Assignment: Lines from the listing below that contain the string "fill" are to be reported.

Given data:
■ ■ ■ ■ ■ ■ ■

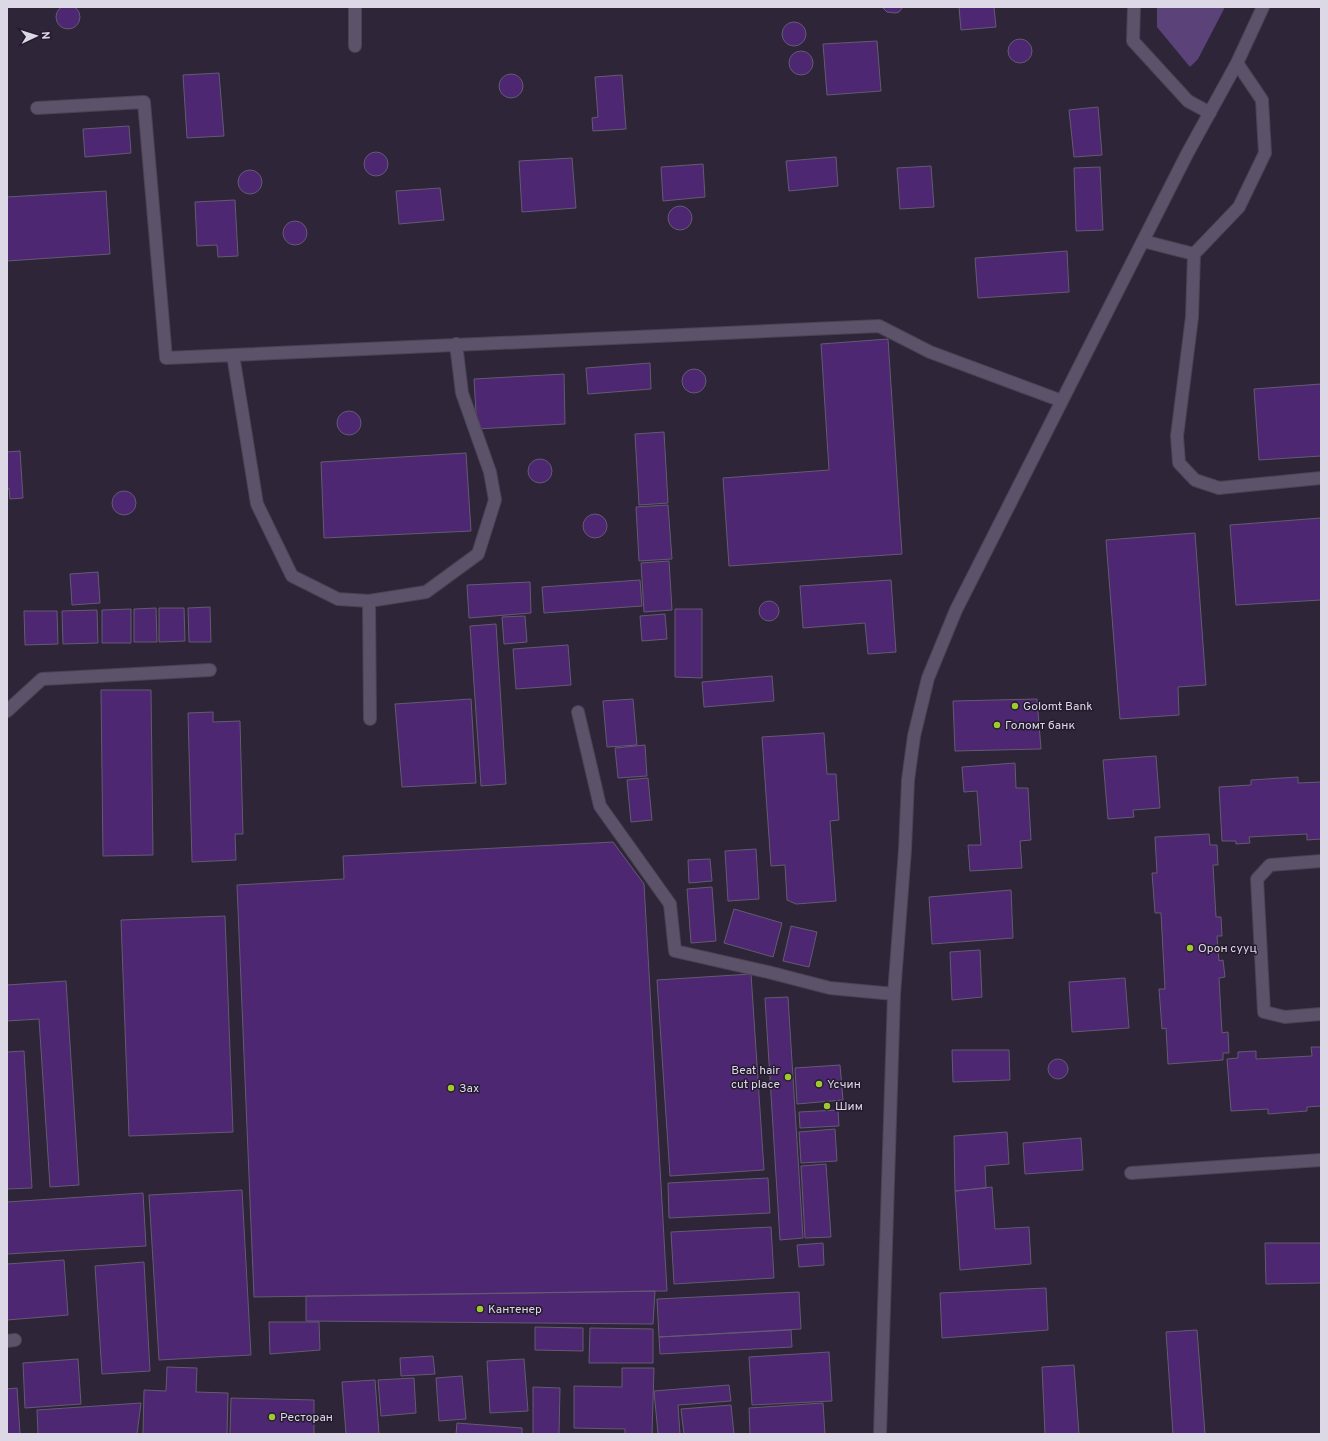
<svg xmlns="http://www.w3.org/2000/svg" width="1328" height="1441" font-family="Overpass,sans-serif">
<rect width="100%" height="100%" fill="#2e2539"/>
<!-- green -->
<path fill="#5b4278" d="M1157,7H1225L1198,59L1190,67L1157,27Z"/>
<!-- building -->
<path fill="#4e2772" stroke="#645a71" d="M56 17a12 12 0 1 1 24 0a12 12 0 1 1-24 0Z
M882,7H903L899,12L895,13L887,12Z
M959,7H994L996,27L961,30Z
M782 34a12 12 0 1 1 24 0a12 12 0 1 1-24 0Z
M1008 51a12 12 0 1 1 24 0a12 12 0 1 1-24 0Z
M877,41L881,91L827,95L823,44Z
M789 63a12 12 0 1 1 24 0a12 12 0 1 1-24 0Z
M219,73L224,136L187,138L183,75Z
M499 86a12 12 0 1 1 24 0a12 12 0 1 1-24 0Z
M622,75L626,129L593,131L592,118L598,117L595,77Z
M1098,107L1102,155L1074,157L1069,110Z
M129,126L131,153L85,157L83,129Z
M364 164a12 12 0 1 1 24 0a12 12 0 1 1-24 0Z
M836,157L838,186L789,191L786,161Z
M572,158L576,208L522,212L519,161Z
M703,164L705,197L663,201L661,167Z
M931,166L934,207L900,209L897,168Z
M1100,167L1103,230L1076,231L1074,168Z
M238 182a12 12 0 1 1 24 0a12 12 0 1 1-24 0Z
M440,188L444,220L399,224L396,191Z
M106,191L110,254L7,261V197Z
M235,200L238,256L218,257L217,245L197,246L195,202Z
M668 218a12 12 0 1 1 24 0a12 12 0 1 1-24 0Z
M283 233a12 12 0 1 1 24 0a12 12 0 1 1-24 0Z
M1067,251L1069,292L978,298L975,258Z
M888,339L902,554L729,566L723,478L829,470L821,344Z
M650,363L651,389L588,394L586,368Z
M682 381a12 12 0 1 1 24 0a12 12 0 1 1-24 0Z
M564,374L565,424L477,429L474,379Z
M1321,384V456L1259,460L1254,389Z
M337 423a12 12 0 1 1 24 0a12 12 0 1 1-24 0Z
M664,432L668,503L639,505L635,434Z
M20,451L23,498L10,499L9,488L7,489V452Z
M466,453L471,531L324,538L321,462Z
M528 471a12 12 0 1 1 24 0a12 12 0 1 1-24 0Z
M112 503a12 12 0 1 1 24 0a12 12 0 1 1-24 0Z
M668,505L672,559L639,561L636,507Z
M583 526a12 12 0 1 1 24 0a12 12 0 1 1-24 0Z
M1321,518V600L1236,605L1230,525Z
M1195,533L1206,685L1178,687L1179,715L1120,719L1106,540Z
M669,561L672,610L644,612L641,563Z
M98,572L100,603L72,605L70,574Z
M640,580L642,606L544,613L542,587Z
M891,580L896,652L868,654L865,623L803,628L800,586Z
M530,582L531,613L469,618L467,585Z
M759 611a10 10 0 1 1 20 0a10 10 0 1 1-20 0Z
M210,607L211,642H189L188,608Z
M156,608L157,642H134V609Z
M159,608H184L185,641L159,642Z
M131,609V643H102V610Z
M675,609H702V678L675,677Z
M97,610L98,643L63,644L62,611Z
M24,611H57L58,644L25,645Z
M665,614L667,639L642,641L640,616Z
M525,616L527,642L504,644L502,617Z
M496,624L506,784L481,786L470,626Z
M568,645L571,685L516,689L513,649Z
M772,676L774,701L704,707L702,682Z
M101,690H151L153,855L103,856Z
M471,699L476,783L402,787L395,704Z
M633,699L637,745L607,747L603,701Z
M1037,699L1041,749L955,751L953,701Z
M213,712V722L240,721L243,834H235L236,860L192,862L188,713Z
M824,733L827,774H836L839,820L830,821L836,901L796,904L787,900L785,865L771,866L762,737Z
M645,745L647,776L618,778L615,748Z
M1156,756L1160,808L1133,810L1134,817L1108,819L1103,760Z
M1015,763L1016,788H1028L1031,840L1020,841L1022,868L970,871L968,845H981L977,791L964,792L962,767Z
M1298,777V783L1321,782V839L1307,840V834L1249,837L1250,843L1236,844V841H1222L1219,787L1251,785V780Z
M648,778L652,820L631,822L627,780Z
M1209,834L1210,845H1217L1218,865H1213L1216,917H1221L1222,936H1217L1219,961L1223,960L1225,977L1219,978L1222,1033L1228,1032L1229,1053H1223V1060L1168,1064L1166,1028L1162,1029L1159,989H1165L1161,913H1155L1152,873H1157L1155,837Z
M613,842L644,884L667,1291L254,1297L237,885L344,879L343,856Z
M756,849L759,899L728,901L725,851Z
M710,859L712,881L689,883L688,860Z
M712,887L716,941L691,943L687,889Z
M1011,890L1013,938L932,944L929,897Z
M734,909L782,923L773,957L724,943Z
M225,916L233,1132L129,1136L121,920Z
M791,926L817,932L809,967L783,961Z
M980,950L982,997L952,1000L950,952Z
M751,974L764,1170L670,1176L657,980Z
M1125,978L1129,1028L1072,1032L1069,982Z
M66,981L79,1185L50,1187L39,1019L7,1021V985Z
M788,997L803,1238L780,1240L765,998Z
M1311,1047H1321V1106L1307,1107V1111L1268,1114V1109L1231,1111L1227,1059L1238,1058V1052L1256,1051V1059L1312,1056Z
M952,1050H1009L1010,1080L953,1082Z
M24,1051L32,1188L7,1189V1052Z
M1048 1069a10 10 0 1 1 20 0a10 10 0 1 1-20 0Z
M840,1065L843,1100L797,1104L795,1068Z
M838,1110L839,1126L800,1128L799,1112Z
M835,1129L837,1161L801,1163L799,1132Z
M1007,1132L1009,1164L985,1166L986,1188L955,1191L954,1136Z
M1081,1138L1083,1170L1025,1174L1023,1143Z
M826,1164L831,1237L805,1238L801,1166Z
M768,1178L770,1213L669,1218L668,1183Z
M992,1187L995,1229L1029,1227L1031,1264L960,1270L955,1191Z
M242,1190L251,1355L159,1360L149,1195Z
M143,1193L146,1246L7,1254V1202Z
M771,1227L774,1278L674,1284L671,1232Z
M823,1243L824,1265L799,1267L797,1245Z
M1265,1243H1321V1283L1266,1284Z
M64,1260L68,1315L7,1320V1264Z
M144,1262L150,1371L102,1374L95,1266Z
M1046,1288L1048,1330L942,1338L940,1293Z
M655,1291L653,1324L306,1321V1296Z
M799,1292L801,1329L659,1337L657,1299Z
M269,1322H319L320,1350L270,1354Z
M535,1327L583,1328V1351L535,1350Z
M590,1328L653,1329V1363H589Z
M791,1330L792,1347L660,1354L659,1337Z
M1197,1330L1205,1434H1173L1166,1332Z
M829,1352L832,1401L752,1405L749,1357Z
M433,1356L435,1374L401,1376L400,1358Z
M78,1359L81,1404L25,1408L23,1363Z
M524,1359L528,1411L490,1413L487,1361Z
M1074,1365L1079,1434H1045L1042,1367Z
M167,1367L197,1368L196,1392L228,1393L227,1434H143L144,1390L166,1391Z
M622,1368H654L652,1434H625V1429L574,1428V1386L622,1387Z
M462,1376L466,1419L439,1421L436,1378Z
M414,1378L416,1413L381,1416L378,1380Z
M375,1380L379,1434H346L342,1382Z
M729,1385L731,1401L678,1405L680,1434H658L654,1391Z
M533,1387L560,1388L559,1434H533Z
M17,1388L20,1434H7V1389Z
M231,1398L314,1400V1434H230Z
M141,1403L137,1434H38L37,1410Z
M823,1403L825,1434H750L749,1408Z
M731,1405L734,1434H684L681,1409Z
M457,1423L522,1428V1434H456Z"/>
<g fill="none" stroke-linecap="round" stroke-linejoin="round">
<defs>
<path id="minor" d="M355,7V46
M1134,7L1133,41L1188,101L1210,113
M1237,63L1262,100L1265,153L1239,207L1194,254L1192,317L1177,436L1179,463L1195,480L1219,488L1321,478
M37,108L144,102L166,358L879,326L930,352L1062,401
M1143,241L1194,254
M233,355L257,504L292,576L338,599L369,601L426,592L478,554L495,500L490,472L462,393L456,344
M369,601L370,719
M7,711L42,679L210,670
M578,712L600,806L670,904L675,951L768,972L830,988L894,994
M1321,861L1270,865L1257,879L1264,1012L1285,1017L1321,1014
M1131,1173L1321,1160
M7,1341L15,1340
M880,1434L894,994L905,850L908,780L914,736L928,678L956,610L1187,154L1237,63L1263,7"/>
</defs>
<!-- minor casing -->
<use href="#minor" stroke="#4a4353" stroke-width="14"/>
<!-- minor -->
<use href="#minor" stroke="#5c5269" stroke-width="12"/>
</g>
<!-- markers -->
<g fill="#9eca2e" stroke="#241b2f" stroke-width="1.5">
<circle cx="1015" cy="706" r="4"/>
<circle cx="997" cy="725" r="4"/>
<circle cx="1190" cy="948" r="4"/>
<circle cx="788" cy="1077" r="4"/>
<circle cx="819" cy="1084" r="4"/>
<circle cx="451" cy="1088" r="4"/>
<circle cx="827" cy="1106" r="4"/>
<circle cx="480" cy="1309" r="4"/>
<circle cx="272" cy="1417" r="4"/>
</g>
<g text-anchor="middle" stroke-width="3" stroke-linejoin="round" paint-order="stroke">
<!-- poi labels -->
<g font-size="12" fill="#ddd8e5" stroke="#241b2f" text-anchor="start">
<text x="1023" y="710">Golomt Bank</text>
<text x="1005" y="729">Голомт банк</text>
<text x="1198" y="952">Орон сууц</text>
<text x="780" y="1074" text-anchor="end">Beat hair<tspan x="780" dy="14">cut place</tspan></text>
<text x="827" y="1088">Үсчин</text>
<text x="459" y="1092">Зах</text>
<text x="835" y="1110">Шим</text>
<text x="488" y="1313">Кантенер</text>
<text x="280" y="1421">Ресторан</text>
</g>
</g>
<!-- border -->
<rect width="1328" height="1441" fill="none" stroke="#ddd8e5" stroke-width="16"/>
<!-- north arrow -->
<g transform="translate(36 36) rotate(86)" stroke="#241b2f" stroke-width="3" paint-order="stroke">
<path d="M0-3L7 15L0 10L-7 15Z" fill="#ddd8e5"/>
<text y="-6" font-size="11" font-weight="bold" text-anchor="middle" fill="#ddd8e5">N</text>
</g>
</svg>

■ ■ ■ ■ ■ ■ ■

Exercise answer:
<rect width="100%" height="100%" fill="#2e2539"/>
<path fill="#5b4278" d="M1157,7H1225L1198,59L1190,67L1157,27Z"/>
<path fill="#4e2772" stroke="#645a71" d="M56 17a12 12 0 1 1 24 0a12 12 0 1 1-24 0Z
<g fill="none" stroke-linecap="round" stroke-linejoin="round">
<g fill="#9eca2e" stroke="#241b2f" stroke-width="1.5">
<g font-size="12" fill="#ddd8e5" stroke="#241b2f" text-anchor="start">
<rect width="1328" height="1441" fill="none" stroke="#ddd8e5" stroke-width="16"/>
<path d="M0-3L7 15L0 10L-7 15Z" fill="#ddd8e5"/>
<text y="-6" font-size="11" font-weight="bold" text-anchor="middle" fill="#ddd8e5">N</text>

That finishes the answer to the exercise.